• [Source material]

<<<<

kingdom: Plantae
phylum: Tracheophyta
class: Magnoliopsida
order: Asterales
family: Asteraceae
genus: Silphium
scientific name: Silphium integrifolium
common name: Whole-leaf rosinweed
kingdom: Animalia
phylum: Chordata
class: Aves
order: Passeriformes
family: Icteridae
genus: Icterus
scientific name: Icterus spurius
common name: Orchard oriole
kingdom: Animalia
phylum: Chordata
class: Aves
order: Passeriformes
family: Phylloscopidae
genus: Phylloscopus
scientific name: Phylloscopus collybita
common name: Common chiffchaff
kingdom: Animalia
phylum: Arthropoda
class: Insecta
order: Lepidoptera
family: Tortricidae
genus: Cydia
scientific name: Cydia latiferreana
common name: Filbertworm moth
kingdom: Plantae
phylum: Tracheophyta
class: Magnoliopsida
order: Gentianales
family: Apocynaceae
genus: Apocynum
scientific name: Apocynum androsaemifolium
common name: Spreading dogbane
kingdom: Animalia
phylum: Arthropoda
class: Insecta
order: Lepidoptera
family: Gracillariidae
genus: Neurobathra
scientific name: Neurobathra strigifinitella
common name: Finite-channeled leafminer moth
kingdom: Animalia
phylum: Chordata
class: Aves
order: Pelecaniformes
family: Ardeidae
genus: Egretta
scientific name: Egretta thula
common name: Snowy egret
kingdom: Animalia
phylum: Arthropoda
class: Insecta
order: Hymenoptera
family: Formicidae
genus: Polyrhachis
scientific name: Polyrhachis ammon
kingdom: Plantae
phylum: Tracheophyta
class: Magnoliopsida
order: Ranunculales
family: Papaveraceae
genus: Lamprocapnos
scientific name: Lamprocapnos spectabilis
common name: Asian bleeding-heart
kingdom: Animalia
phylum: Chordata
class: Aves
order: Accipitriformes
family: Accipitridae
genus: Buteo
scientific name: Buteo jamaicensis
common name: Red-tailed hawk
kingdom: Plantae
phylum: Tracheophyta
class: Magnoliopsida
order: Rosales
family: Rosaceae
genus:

>>>>

Copy all of the lines above word for word, keeping every character and line break unchanged.

• [Task solution]
kingdom: Plantae
phylum: Tracheophyta
class: Magnoliopsida
order: Asterales
family: Asteraceae
genus: Silphium
scientific name: Silphium integrifolium
common name: Whole-leaf rosinweed
kingdom: Animalia
phylum: Chordata
class: Aves
order: Passeriformes
family: Icteridae
genus: Icterus
scientific name: Icterus spurius
common name: Orchard oriole
kingdom: Animalia
phylum: Chordata
class: Aves
order: Passeriformes
family: Phylloscopidae
genus: Phylloscopus
scientific name: Phylloscopus collybita
common name: Common chiffchaff
kingdom: Animalia
phylum: Arthropoda
class: Insecta
order: Lepidoptera
family: Tortricidae
genus: Cydia
scientific name: Cydia latiferreana
common name: Filbertworm moth
kingdom: Plantae
phylum: Tracheophyta
class: Magnoliopsida
order: Gentianales
family: Apocynaceae
genus: Apocynum
scientific name: Apocynum androsaemifolium
common name: Spreading dogbane
kingdom: Animalia
phylum: Arthropoda
class: Insecta
order: Lepidoptera
family: Gracillariidae
genus: Neurobathra
scientific name: Neurobathra strigifinitella
common name: Finite-channeled leafminer moth
kingdom: Animalia
phylum: Chordata
class: Aves
order: Pelecaniformes
family: Ardeidae
genus: Egretta
scientific name: Egretta thula
common name: Snowy egret
kingdom: Animalia
phylum: Arthropoda
class: Insecta
order: Hymenoptera
family: Formicidae
genus: Polyrhachis
scientific name: Polyrhachis ammon
kingdom: Plantae
phylum: Tracheophyta
class: Magnoliopsida
order: Ranunculales
family: Papaveraceae
genus: Lamprocapnos
scientific name: Lamprocapnos spectabilis
common name: Asian bleeding-heart
kingdom: Animalia
phylum: Chordata
class: Aves
order: Accipitriformes
family: Accipitridae
genus: Buteo
scientific name: Buteo jamaicensis
common name: Red-tailed hawk
kingdom: Plantae
phylum: Tracheophyta
class: Magnoliopsida
order: Rosales
family: Rosaceae
genus:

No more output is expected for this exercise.